Dealing with Dynamic Complexity is Difficult

We need the lens of systems thinking and the tools & methods of system dynamics to deal with dynamic complexity, just as we require computers, databases and software to deal with detail complexity. Whereas detail complexity is keeping track of and making sense of lots of data, dynamic complexity is making sense of behavior in systems with multiple feedbacks with long delays. Though feedback and delays are everywhere, we're generally as unaware of them as we are of the air we breathe.

In fact, if the relevant feedback is missing, flawed, or not available in a timely manner, organizations and societies fail to learn at all ... or even learn the wrong thing, engaging in what system dynamicists at M.I.T. call "superstitious learning."

Organizations and societies must deal with similar delays and missing or defective feedback. By the time we realize something is wrong, decide what to do about it, do it, and then wait to see the results, months or even years can pass.

 

Systems Thinking is Practical

So to practically deal with these kinds of problems, that is to get the desired results, organizations must use systems thinking. That is, they must understand and make explicit the interdependent feedbacks in the system that are driving behavior and design feedbacks and measures that improve performance.

That's why systems thinking is practical. It helps us learn together about the complex problems we face and design systems that work.
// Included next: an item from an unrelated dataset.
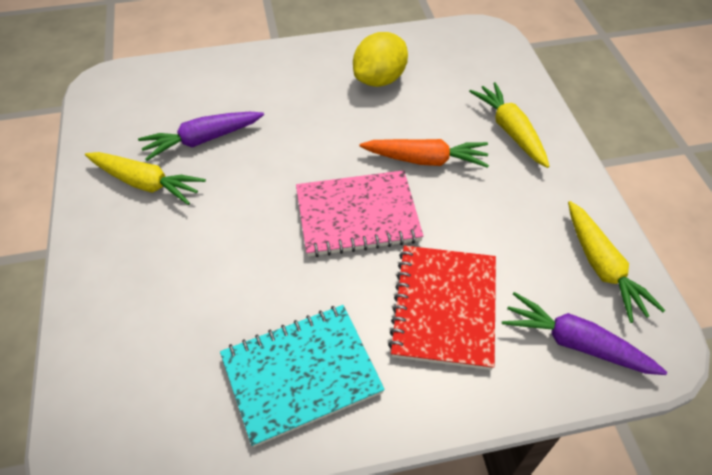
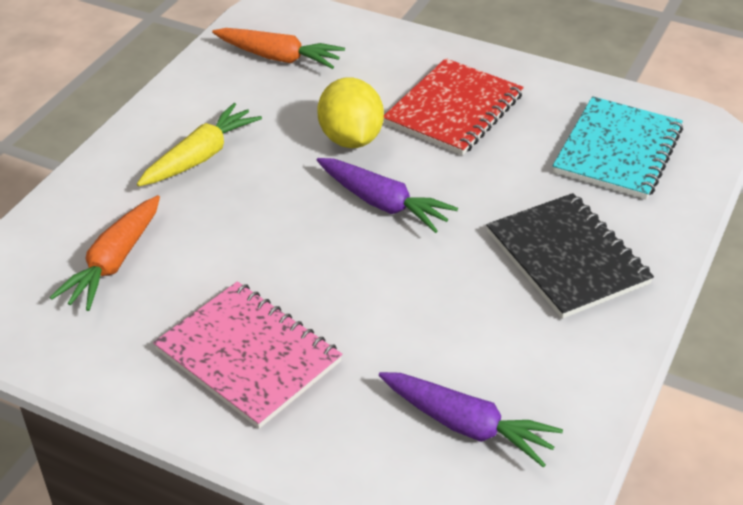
black notebook: 0 -> 1
orange carrot: 1 -> 2
yellow carrot: 3 -> 1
"There's nothing so practical as a good theory." Kurt Lewin

 

Insightful Quotes about Systems Thinking

The power of "the whole":

"The compatibility between the parts and their reinforcing mutual interactions create a resonance, a force, which will be an order of magnitude higher than the sum of the forces generated by the separate parts.
Systems Thinking, Jamshid Gharajedaghi

If the systems approach seems unnecessary, please keep in mind:

"Acceptable ideas are competent no more, but competent ideas are not yet acceptable. This is a dilemma of our time."
Stafford Beer

Conventional Wisdom:

"Conventional wisdom is like an old guard; it would rather die than surrender." Systems Thinking, Jamshid Gharajedaghi

On mental models:

"The inertia of culture is manifested by public and private images acting as filters, developing a selective mode of reception. This tunes the receptors for particular messages. Those consistent with the image are absorbed and reinforced, while contradictory and antagonistic ones have no significant effect. This phenomenon, although an impediment to change, acts as a defense mechanism and structure maintaining function.

Furthermore, since truth is commonly identified with simplicity and comprehensibility, what one does not understand is simply rejected as false." Systems Thinking, Jamshid Gharajedaghi

If this seems complicated, please keep in mind:

"My worry when executives say, 'Keep it simple stupid,' is that they're underestimating the complexity of their own organizations and environments."
From "Sense and Reliability, A Conversation with Celebrated Psychologist Karl E. Weick", Harvard Business Review, April 2003.